In an electronic market new electronic actors might be introduced in such a high rate that it is impossible for a single customer to know whether the new actors are actually doing anything, or whether they are only ripping customers off. If it is possible to create a new electronic identity, old actors can reappear in new clothes, repeating a fraud again and again.
If a large part of our day-to-day transactions are made through an open system with largely unknown components, it might be possible for someone to collect information about the persons using the system. This information can be used to create a computer shadow of a person, which can be used for purposes ranging from directed advertising to blackmail. How can we prevent this from happening?
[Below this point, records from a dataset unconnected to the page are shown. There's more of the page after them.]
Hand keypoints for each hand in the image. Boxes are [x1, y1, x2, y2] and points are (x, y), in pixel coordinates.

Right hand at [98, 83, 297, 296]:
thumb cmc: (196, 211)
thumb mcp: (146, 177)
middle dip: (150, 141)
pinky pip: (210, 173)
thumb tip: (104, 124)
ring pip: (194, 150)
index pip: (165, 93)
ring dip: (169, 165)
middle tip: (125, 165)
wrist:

If we are using electronic agents, who are migrating programs,
then programs of possibly unknown origin can execute on a
person's local computer. It could be a virus or a Trojan horse
trying to steal information. Remember that since the system is
open, anyone can let anything in into the system. A malicious
program doesn't even have to be written in spite. It's not far
fetched to imagine an agent turning into a computer virus because
of unintended bug.
If everybody use the same sources for information about which other actors to use then a monopoly will quickly be established. This leads to extremely sensitive systems both because the buyers are in the hands of the whims of the seller, and because a change in the demanded services is less likely to be satisfied, since there are no competing, slightly different services being offered.
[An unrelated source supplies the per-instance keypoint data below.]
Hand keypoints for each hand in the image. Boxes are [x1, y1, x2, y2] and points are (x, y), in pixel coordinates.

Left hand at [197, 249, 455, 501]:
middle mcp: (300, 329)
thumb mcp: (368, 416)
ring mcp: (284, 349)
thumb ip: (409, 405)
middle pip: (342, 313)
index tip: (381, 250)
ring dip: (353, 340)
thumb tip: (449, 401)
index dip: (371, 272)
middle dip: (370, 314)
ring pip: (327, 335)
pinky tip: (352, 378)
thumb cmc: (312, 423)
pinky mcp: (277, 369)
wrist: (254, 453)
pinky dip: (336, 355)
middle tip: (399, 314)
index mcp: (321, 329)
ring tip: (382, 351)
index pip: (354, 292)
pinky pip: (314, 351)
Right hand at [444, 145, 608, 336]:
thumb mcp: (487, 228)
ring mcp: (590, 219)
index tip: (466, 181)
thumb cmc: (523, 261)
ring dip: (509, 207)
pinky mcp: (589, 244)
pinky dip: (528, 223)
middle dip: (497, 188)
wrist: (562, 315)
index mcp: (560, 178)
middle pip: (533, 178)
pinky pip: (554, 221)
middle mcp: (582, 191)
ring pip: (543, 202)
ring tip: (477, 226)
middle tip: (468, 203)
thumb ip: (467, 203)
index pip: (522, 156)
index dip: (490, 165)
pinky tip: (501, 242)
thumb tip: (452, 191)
A simulation with one room where the buyers use the room reputation (a ``top ten list'' for that room), there will finally be only one seller left since the others have gone bankrupt. If the seller is permitted to mutate to a bad seller the entire population will finally go bankrupt.
Figure 8: Monopoly can be established when everybody are choosing
using the same algorithm of choice in a global market.
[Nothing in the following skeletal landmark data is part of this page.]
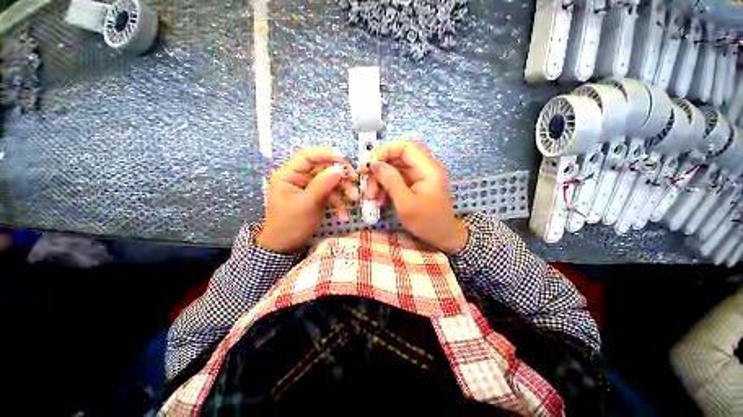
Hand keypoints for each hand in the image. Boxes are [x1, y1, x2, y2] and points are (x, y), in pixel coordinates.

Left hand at [257, 147, 358, 252]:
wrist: (286, 246)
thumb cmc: (289, 225)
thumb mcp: (306, 204)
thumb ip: (321, 185)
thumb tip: (338, 169)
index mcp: (289, 174)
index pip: (308, 156)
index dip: (326, 154)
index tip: (344, 159)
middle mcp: (300, 177)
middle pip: (323, 168)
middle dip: (340, 176)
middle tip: (355, 180)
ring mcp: (310, 187)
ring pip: (331, 182)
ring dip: (344, 190)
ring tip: (354, 200)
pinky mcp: (317, 197)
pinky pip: (331, 195)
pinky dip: (339, 204)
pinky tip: (343, 216)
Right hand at [360, 140, 467, 253]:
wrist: (442, 238)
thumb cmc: (427, 223)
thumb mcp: (406, 203)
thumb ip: (390, 181)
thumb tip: (374, 163)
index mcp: (428, 169)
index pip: (405, 147)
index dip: (385, 151)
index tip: (369, 165)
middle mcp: (424, 168)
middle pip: (397, 157)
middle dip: (379, 169)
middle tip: (366, 182)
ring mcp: (419, 176)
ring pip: (394, 169)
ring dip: (380, 180)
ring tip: (371, 197)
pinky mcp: (414, 185)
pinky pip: (396, 180)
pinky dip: (385, 187)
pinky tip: (379, 200)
To avoid monopoly we can either create a system with many different different valuation measures and different price levels. We can also introduce the notion of location in the agent system. If it is costly to move from one place to another then an agent will promote the alternatives close to him. This allows for the proliferation of several different sellers in different regions.
If we rerun the same simulation in a world with, say, 9 rooms, there will be more sellers, about one in each room. They don't have monopoly since the buyers can move from one room to another. If the seller changes to bad behaviour, the buyers who stay will go bankrupt and the ones who move will survive. Finally the bad seller goes bankrupt and a new good seller can be introduced.
By introducing location we have to sacrifice the notion of optimal choice (or redefine it to include proximity in its measure). This can be difficult to accept, but perhaps this is better than the alternative, monopoly.
Still this mechanism yields a very low number of sellers on the market. This makes the buyers very sensitive to when the seller leaves their range of sight. When this happens, they often have to choose at random again, and they are possibly choosing a bad seller. Since the bad seller makes a lot of money on this he can afford only being used very seldom.